Baca Juga : KPK Periode Novel Baswedan Pernah Tetapkan Jenderal Polisi Budi Gunawan Sebagai Tersangka Tanpa Bukti
Seperti yang sudah diduga, pada tahap pertama TWK yang ikut jumlahnya 1322, lulus 1247 dan tidak lulus 75, karena ada seruan dari Presiden supaya yang 75 itu bisa menjadi ASN. Maka, panitia seleksi yang melibatkan instansi BNPT, BIN, TNI AD dan Akademisi kredibel ikut menyeleksi di tahap kedua, padahal tahap pertama instansi tersebut terlibat juga. Hasilnya, hanya 24 yang lulus. Berarti dari 322 yang ikut seleksi 1271 lulus, 51 tidak lulus, dan Novel termasuk yang ikut serta.
Tanpa hujan dan angin. Agus Harimurti Yudhoyono (AHY) Demokrat versi Cikeas berusuara kencang dan lantang. Nadanya membela Novel cs yang tidak lulus TWK.
Sekedar info saja. TWK adalah memuat 4 konsesus yang muaranya pada Pancasila, UUD 1945, Bhineka Tunggal Ika, dan NKRI. Yang mana, saat AHY masuk tentara (2000 - 2016) pasti ikut TWK, tentu konteks seleksinya disesuaikan dengan era reformasi. Namun, yang jelas ada TWK.
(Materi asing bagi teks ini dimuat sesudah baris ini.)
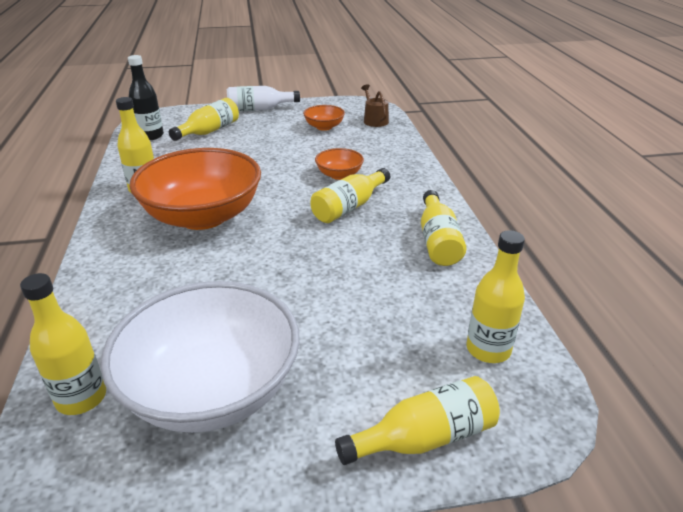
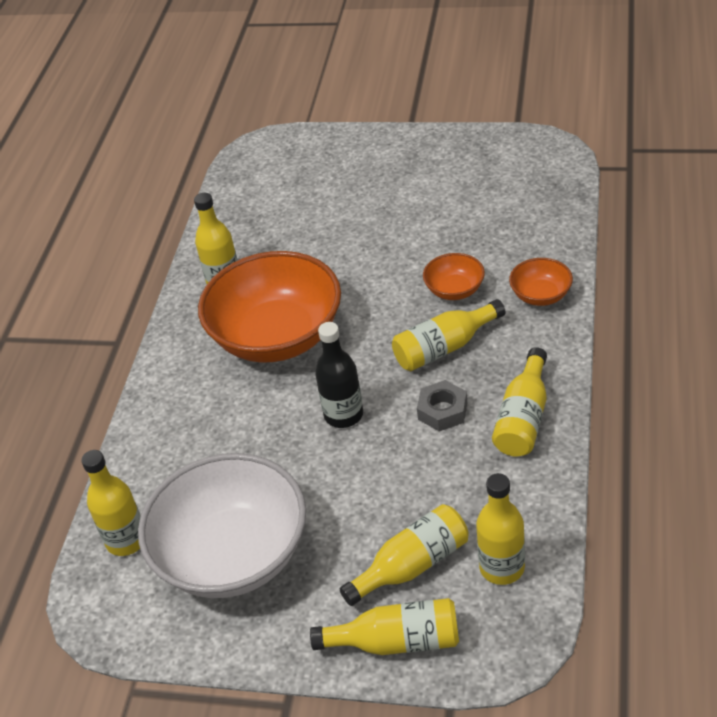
camera: 25 degrees right, 10 degrees up
(150, 136) = (249, 185): black bottle -> black bottle (343, 415)
(209, 131) = (321, 184): yellow bottle -> yellow bottle (412, 565)
(259, 109) = (398, 143): white bottle -> none
(324, 127) = (471, 192): orange bowl -> orange bowl (541, 295)
(369, 245) = (442, 411): none -> grey nut
(374, 120) = (546, 185): brown watering can -> none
Maka, ketika ocehan dan curhatan Novel Baswedan dibela mati-matian oleh AHY. Pertanyaan mendasarnya, ada apa gerangan? Apakah masih ada persoalan dengan tidak adanya Novel di KPK? Atau dugaan lain, misal kalau Novel tidak di KPK, maka Demokrat Cikeas bisa diobok-obok.
Terlepas dari semua itu, sebagai pemegang teguh sapta marga, seharusnya AHY konsisten dan mendukung TWK.